Les professeurs de langue ont fait valoir que les cinq domaines qui correspondent aux activités de communication langagière (ACL) sont à eux seuls des épreuves hautement sportives : « Entendre tous les jours des personnes martyriser une langue à laquelle on a consacré sa vie, c’est une vraie prouesse qui vaut tous les podiums ! » ont lancé conjointement Catherine T. et Albane F. À ce titre, ces professeurs ont demandé une dérogation qui, selon nos sources autorisées, devrait leur être accordée. Le collectif, emmené par Amanda R., ne compte pas « céder le moindre inch de terrain ».
Les enseignants de mathématiques s’insurgent : « À force de jouer avec mes sinus, j’en ai mal à la tête ; en revanche, pourquoi pas le trapèze : c’est la base (moyenne) ! » nous confesse Dominique V. Mais ils reconnaissent, en privé, que le Ministre était « comme écartelé entre la conjecture de Hodge et l’hypothèse de Riemann ». Plus pragmatiques, ceux de technologie envisagent de revendiquer le statut d’entraîneurs.
Quant aux littéraires – anciens et modernes – dont la propension à s’épuiser sur les terrains, stades, courts et autres quadrilatères, demeure fortement limitée – si l’on en croit bien sûr les statistiques de la DEPP (Direction de l’Evaluation, de la Prospective et de la Performance) – ils comptent jouer sur les mots : « La plongée, ça compte ?… Plongée dans la lecture, cela s’entend » a osé Olivia P. Les professeurs de philosophie et de sciences économiques les rejoindront très vraisemblablement dans les jours à venir.

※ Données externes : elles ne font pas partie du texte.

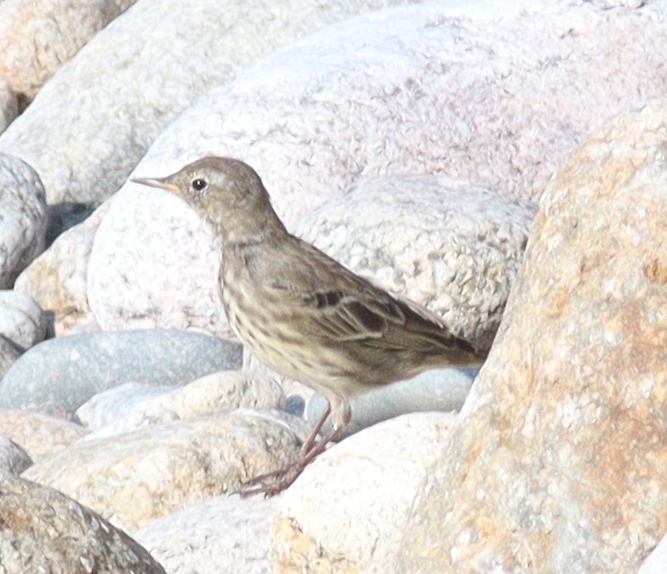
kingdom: Animalia
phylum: Chordata
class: Aves
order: Passeriformes
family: Motacillidae
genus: Anthus
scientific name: Anthus petrosus
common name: Eurasian rock pipit
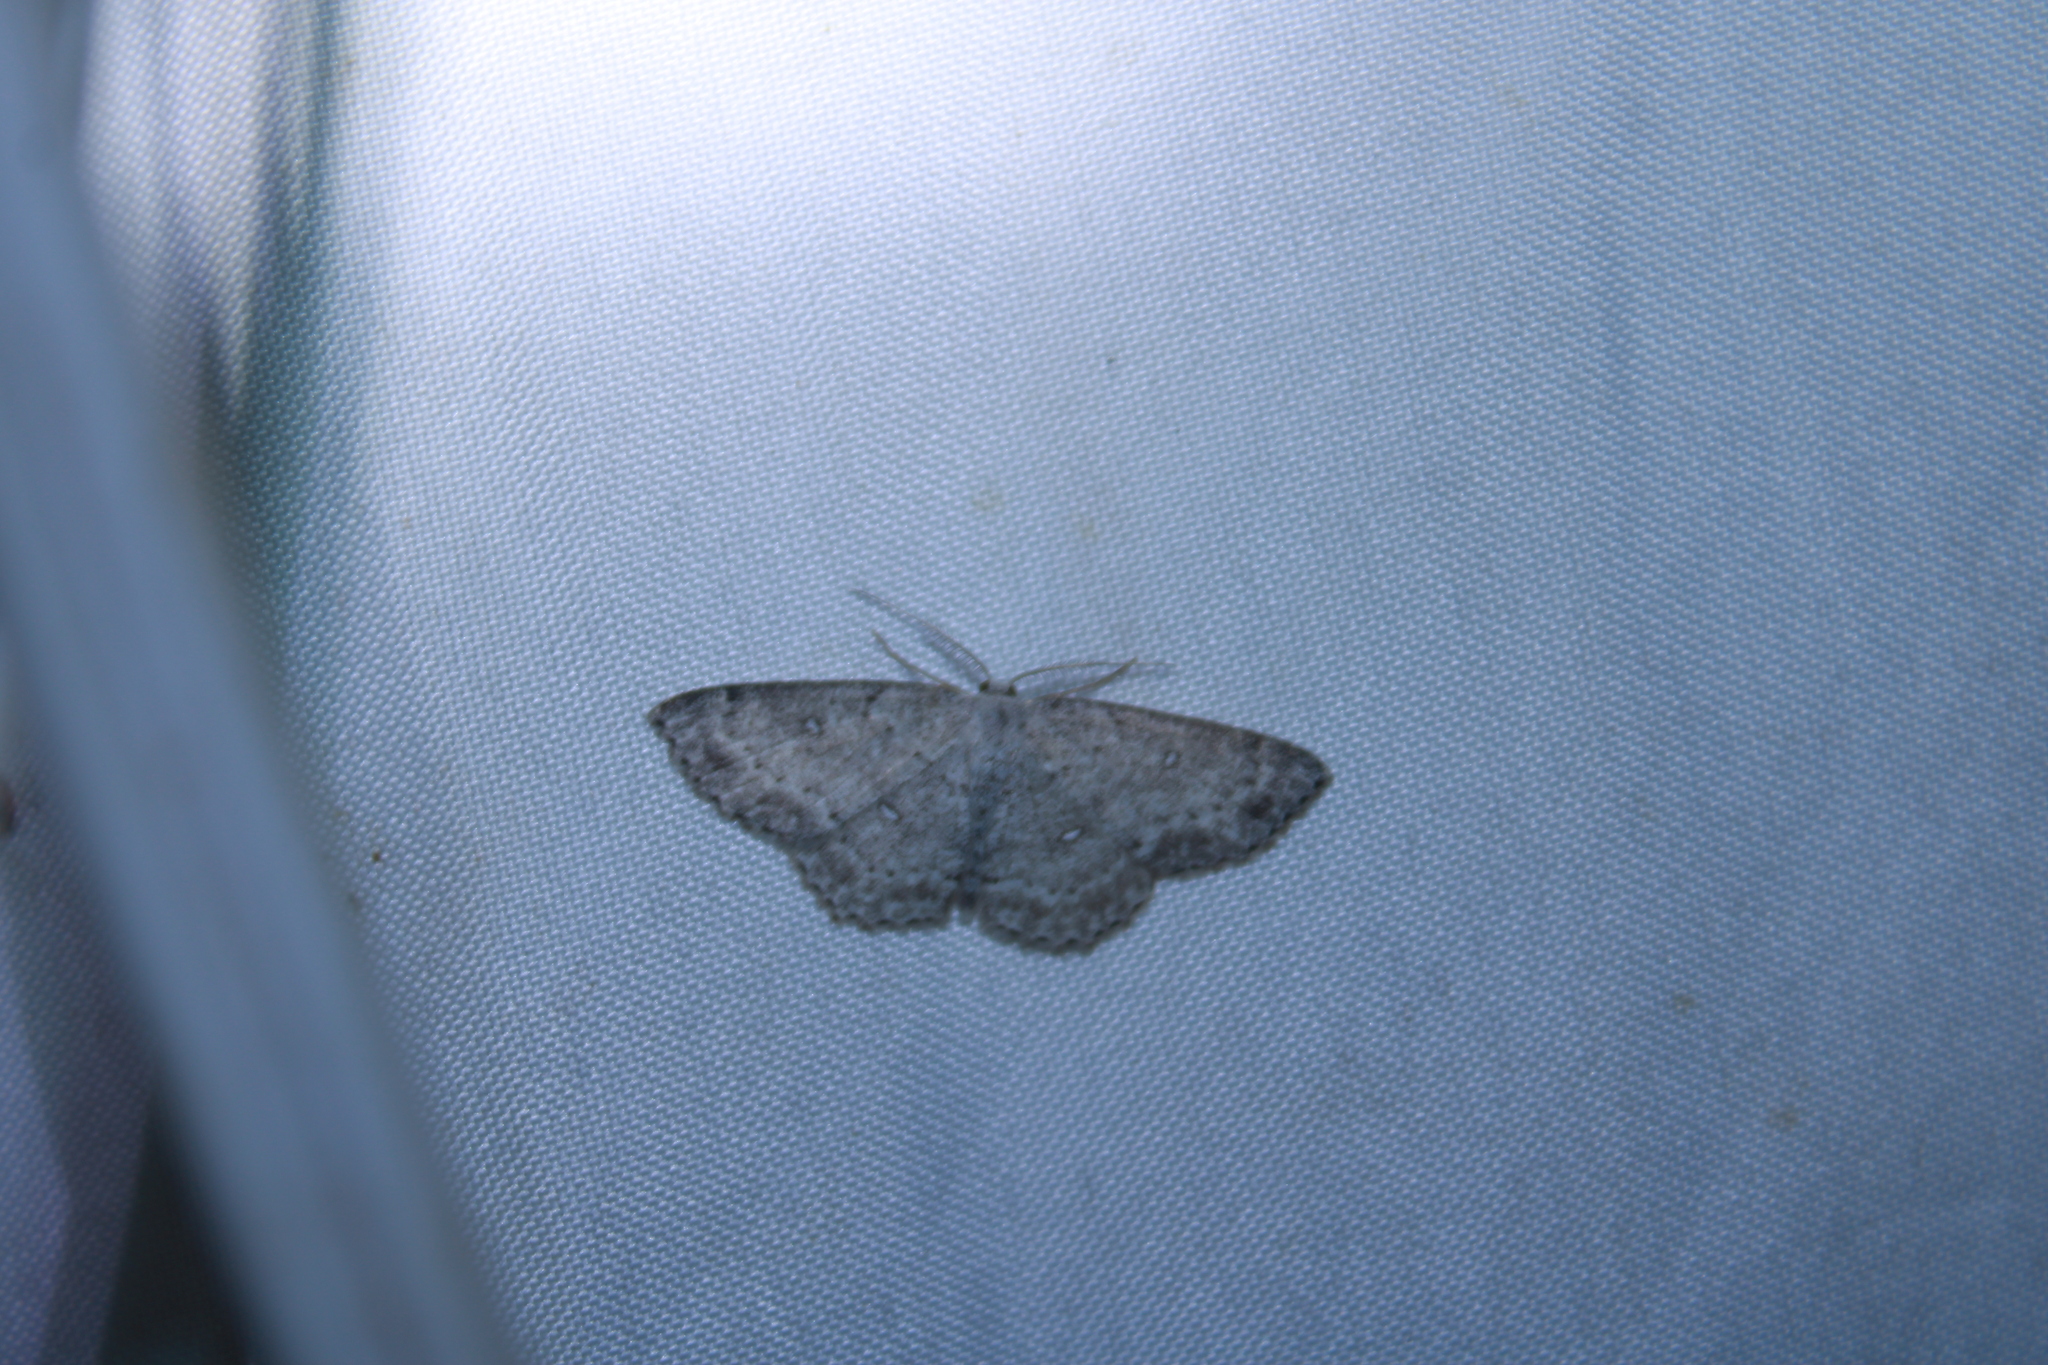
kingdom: Animalia
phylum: Arthropoda
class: Insecta
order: Lepidoptera
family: Geometridae
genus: Cyclophora
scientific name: Cyclophora pendulinaria
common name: Sweet fern geometer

Pour ce qui est des Professeurs des Ecoles de l’Institution, elles ont fait savoir, avec une certaine jubilation, qu’elles avaient toutes leur attestation de natation (50m en piscine) : « S‘il en fallait une, c‘est bien la preuve de nos capacités athlétiques » ont claironné en cœur Lorenza C., Emma D., Aurélie F., Chantal G., Laëtitia H., Marine L., Jeanne M., Marie R., Violaine R. et Juliette S. En bref, toutes d’accord.
Au final, seuls les professeurs d’EPS se réjouissent de cette initiative ministérielle. « J’en connais qui vont être obligés de s’y mettre ; cela leur fera le plus grand bien » nous a confié, dans un grand et malicieux sourire, un certain Maxime S., explicitement soutenu par son collègue Samson L., heureux de reprendre, un brin facétieux, le dernier terme de la circulaire : « … et avec enthousiasme » !
Le ministère prend très au sérieux les réactions du terrain, pour preuve la remontée de l’ABRI (Association Branchée des Responsables d’Internat) qui militait jusqu’alors pour que les fléchettes soient inscrites sur la liste des sports reconnus, si toutefois les personnels d’éducation étaient associés à cette nouvelle mesure. Il n’en est rien. « Tant mieux, témoigne Julien D. (qui a souhaité lui aussi garder l’anonymat), j’abandonne le baby-foot et me remets au cinéma… »
De même, l’association des Chefs d’Établissement a adressé au Ministre son satisfecit : ils échappent de peu au champ d’application de la circulaire. « On en connaît un qui a sûrement poussé un ‘ouf’ de soulagement » nous a confié, sous le sceau de l’anonymat, Benoît R., tout en avouant : « Moi, du moment qu’on ne me demande pas de faire de la géographie… ».
Une réforme de plus, donc, qui est loin de faire l’unanimité. Gageons que d’ici cinq mois, les choses auront évolué. On murmure ici ou là que si la compétence en sport pose trop de soucis, le ministère proposera alors une solution alternative : un diplôme en pâtisserie.